Firehouse Clinic’s Convenience Rewrites Story of Underserved Population in Hayward

When the San Francisco Bay Area’s winter weather turns damp and cold, life at Linda Simpson’s home — a tent pitched illegally in Hayward — can be pretty bleak. A gas heater and many blankets keep her warm enough to survive, but degenerative arthritis makes it hard to move around. Sometimes Simpson, 55, gets depressed and goes into a kind of hibernation state, staying put unless it’s absolutely necessary to go out. During those stretches, she doesn’t get needed care for painful joints in her shoulders and knees, or for her high blood pressure and elevated cholesterol.

Fortunately, the picture brightened for Simpson in January, when the Firehouse Clinic in South Hayward, located on the grounds of Hayward’s first new fire station in nearly 20 years, opened its doors to new patients. Now, instead of enduring long van or bus rides to clinics in Fremont and unpredictable waits in hospital emergency rooms, Simpson says being only two bus rides (each way) from care makes her life easier. “Health-wise, this means everything,” Simpson said. “I could feel myself going down, and I don’t want to die this young. I don’t want to die. I’m tired of living out there like this, and I know the only way to do it is to starting taking care of myself and get back into health.”

The Affordable Care Act (ACA) has brought about many major changes in the coverage system — making millions more Californians eligible for Medicaid and allowing for a greater segment of the population to be publicly insured. But the public sector still faces a significant challenge in integrating patients like Simpson into care. The reality is that eligibility for coverage does not mean enrollment, and enrollment does not guarantee access to health care that meets the unique needs of patients like Simpson.

Linda Simpson Being Seen at the Firehouse Clinic

Like other regions of the country, Alameda County faces a shortage of primary and preventive care services for all segments of the population, but particularly for those who are publicly insured or uninsured. The Firehouse Clinic is one Alameda County project aimed at improving access to health care for this vulnerable population. It is a full-service primary and preventive care clinic co-located with a fire station — a public service that is strategically sited in every community. Coupled with extended clinic hours, the Firehouse Clinic design enables providers to deliver care at a time and place convenient to residents.

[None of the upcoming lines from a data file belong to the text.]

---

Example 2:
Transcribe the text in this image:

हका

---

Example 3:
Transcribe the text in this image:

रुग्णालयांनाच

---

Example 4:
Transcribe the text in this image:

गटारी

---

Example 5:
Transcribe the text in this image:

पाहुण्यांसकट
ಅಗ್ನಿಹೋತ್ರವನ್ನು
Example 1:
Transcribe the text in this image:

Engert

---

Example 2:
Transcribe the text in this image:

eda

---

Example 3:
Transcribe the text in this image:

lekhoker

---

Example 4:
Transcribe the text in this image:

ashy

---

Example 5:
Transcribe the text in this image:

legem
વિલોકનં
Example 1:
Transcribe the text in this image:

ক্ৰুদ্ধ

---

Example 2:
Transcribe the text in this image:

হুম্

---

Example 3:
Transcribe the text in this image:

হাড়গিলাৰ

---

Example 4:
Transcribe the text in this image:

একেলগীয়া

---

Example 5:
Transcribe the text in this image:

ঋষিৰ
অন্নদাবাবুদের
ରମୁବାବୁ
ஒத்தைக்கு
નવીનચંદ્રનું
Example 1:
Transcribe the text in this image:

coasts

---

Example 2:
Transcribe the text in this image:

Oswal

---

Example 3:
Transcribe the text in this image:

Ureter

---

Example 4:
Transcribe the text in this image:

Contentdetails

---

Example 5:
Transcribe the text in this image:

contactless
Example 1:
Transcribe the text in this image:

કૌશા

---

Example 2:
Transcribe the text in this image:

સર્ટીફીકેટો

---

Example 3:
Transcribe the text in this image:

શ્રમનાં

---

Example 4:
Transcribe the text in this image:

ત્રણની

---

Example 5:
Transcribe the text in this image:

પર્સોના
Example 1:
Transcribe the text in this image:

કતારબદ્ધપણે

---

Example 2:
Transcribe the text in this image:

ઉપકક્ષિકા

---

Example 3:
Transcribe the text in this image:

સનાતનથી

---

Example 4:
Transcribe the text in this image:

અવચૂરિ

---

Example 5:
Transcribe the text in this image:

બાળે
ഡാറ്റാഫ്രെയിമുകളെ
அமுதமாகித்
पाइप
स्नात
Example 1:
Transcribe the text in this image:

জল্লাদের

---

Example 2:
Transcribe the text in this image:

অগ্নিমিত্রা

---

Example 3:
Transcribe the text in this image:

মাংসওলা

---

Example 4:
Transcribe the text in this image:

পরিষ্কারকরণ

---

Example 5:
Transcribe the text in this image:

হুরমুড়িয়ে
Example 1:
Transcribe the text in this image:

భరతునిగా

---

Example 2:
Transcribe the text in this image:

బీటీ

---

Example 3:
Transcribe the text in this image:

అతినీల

More than a simple outlet for primary care, the Firehouse Clinic integrates care by increasing communication, data sharing, and coordinated services among emergency medical services (EMS), first responders, and primary care providers. This approach leverages the expertise and trust that residents have in the fire department and emergency medical services (EMS) while offering patients an alternative to the hospital emergency department (ED), reducing the need for costly and often preventable visits.

Firehouse Clinic

The Firehouse Clinic concept was based as much on common sense as on innovation and ingenuity. Through needs assessments and feasibility studies, including some supported by the California Health Care Foundation, the Alameda County Health Care Services Agency (HCSA) found that areas in the county with the highest levels of poverty also had the highest rates of hospital overload, ambulance diversion, and avoidable ED visits. Given the experience that the fire department and EMS have in the provision of these services and the known trust that communities have in them, Alameda County seized an unprecedented opportunity to collaborate with the two services to bridge acute care and community health centers, and to take advantage of potential efficiencies. The ultimate objective of the Firehouse Clinic is to deliver a new access point that addresses the triple aim of the ACA in improving patient experience, improving population health, and reducing per capita costs of health care.

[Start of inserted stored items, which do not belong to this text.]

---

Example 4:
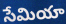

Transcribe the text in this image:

సేమియా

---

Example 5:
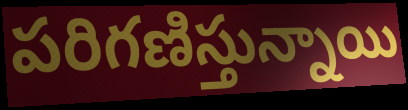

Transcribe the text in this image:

పరిగణిస్తున్నాయి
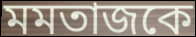
মমতাজকে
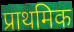
प्राथमिक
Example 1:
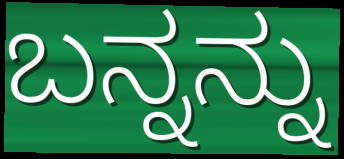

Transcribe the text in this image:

ಬನ್ನನ್ನು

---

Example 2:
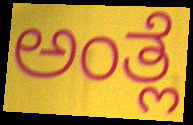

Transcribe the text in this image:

ಅಂತ್ಲೆ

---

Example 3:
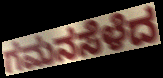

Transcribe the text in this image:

ಗಮನಸೆಳೆದ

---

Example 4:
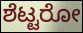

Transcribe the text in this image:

ಶೆಟ್ಟರೋ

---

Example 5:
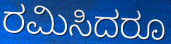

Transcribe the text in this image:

ರಮಿಸಿದರೂ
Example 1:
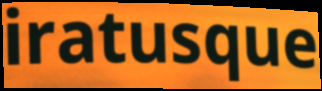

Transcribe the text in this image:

iratusque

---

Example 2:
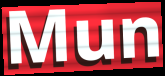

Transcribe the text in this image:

Mun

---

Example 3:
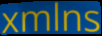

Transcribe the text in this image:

xmlns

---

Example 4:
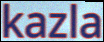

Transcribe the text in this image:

kazla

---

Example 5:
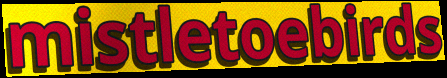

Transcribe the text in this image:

mistletoebirds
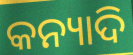
କନ୍ୟାଦି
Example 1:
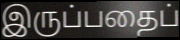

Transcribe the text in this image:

இருப்பதைப்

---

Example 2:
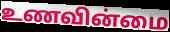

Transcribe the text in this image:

உணவின்மை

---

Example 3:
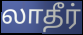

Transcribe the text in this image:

லாதீர்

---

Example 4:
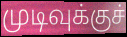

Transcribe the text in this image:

முடிவுக்குச்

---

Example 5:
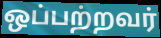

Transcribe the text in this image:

ஒப்பற்றவர்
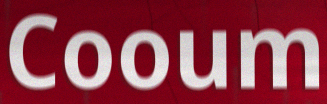
Cooum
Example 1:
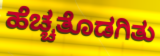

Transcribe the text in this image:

ಹೆಚ್ಚತೊಡಗಿತು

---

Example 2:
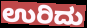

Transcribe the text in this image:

ಉರಿದು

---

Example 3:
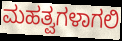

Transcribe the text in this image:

ಮಹತ್ವಗಳಾಗಲಿ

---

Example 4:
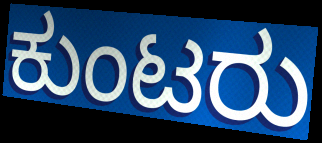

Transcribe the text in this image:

ಕುಂಟರು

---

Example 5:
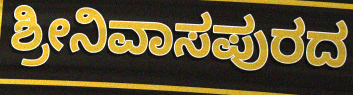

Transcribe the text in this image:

ಶ್ರೀನಿವಾಸಪುರದ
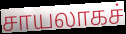
சாயலாகச்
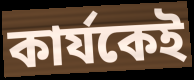
কার্যকেই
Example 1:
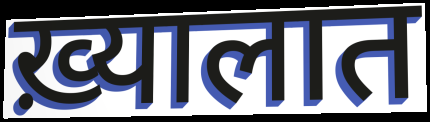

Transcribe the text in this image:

ख़्यालात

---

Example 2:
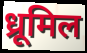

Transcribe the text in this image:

ध्रूमिल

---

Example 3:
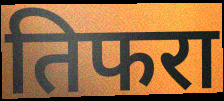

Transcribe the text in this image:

तिफरा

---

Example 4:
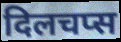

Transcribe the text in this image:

दिलचप्स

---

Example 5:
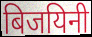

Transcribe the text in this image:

बिजयिनी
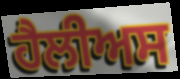
ਹੈਲੀਅਸ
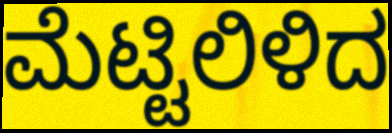
ಮೆಟ್ಟಿಲಿಳಿದ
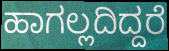
ಹಾಗಲ್ಲದಿದ್ದರೆ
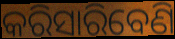
କରିସାରିବେଣି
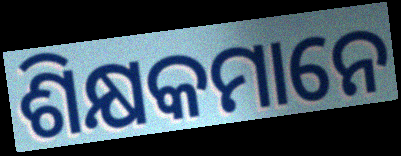
ଶିକ୍ଷକମାନେ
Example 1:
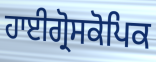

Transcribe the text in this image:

ਹਾਈਗ੍ਰੋਸਕੋਪਿਕ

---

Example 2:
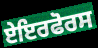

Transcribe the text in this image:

ਏਇਰਫੋਰਸ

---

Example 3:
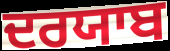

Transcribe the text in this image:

ਦਰਯਾਬ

Firehouse Clinic Staff: Wesley Lashbrook, PA, and Imelda Ragusa, RN

When the Hayward Fire Department and Tiburcio Vasquez Health Center stepped forward as partners, Alameda County was able to invest Measure A dollars allocated for the project in the build-out of the clinic, which is in an area with a dearth of health care services. Tiburcio runs the clinic and coordinates and integrates core services, including primary and preventive medical care, behavioral health, health care navigation, health education, and emergency department and hospital discharge follow-up services, and eventually, emergency dental services as well. Designated funds from Alameda County’s Measure A are being used to provide medical, mental health, and public health services for indigent and uninsured adults, children, seniors, families, and other county residents with low incomes seeking care at the Firehouse Clinic.

The Firehouse Clinic is projected to provide health services to about 5,900 new clients (about 2,400 clients in Year 1 and 3,500 in Year 2) through a minimum of 9,450 visits (3,850 visits in Year 1 and 5,600 in Year 2) by September 31, 2017. Based on these projections and with blended public funding and third-party billing of Medi-Cal and Medicare, the Firehouse Clinic’s operational model could be scalable and sustainable in other communities.

Simpson has only been to the clinic a few times, but she already can tell the difference. After the clinic staff wrote her prescription refills, Simpson said she quickly felt a lot better. “I notice it big time,” she said. “I don’t hurt as much. I can get up and down without feeling like I’m falling over.”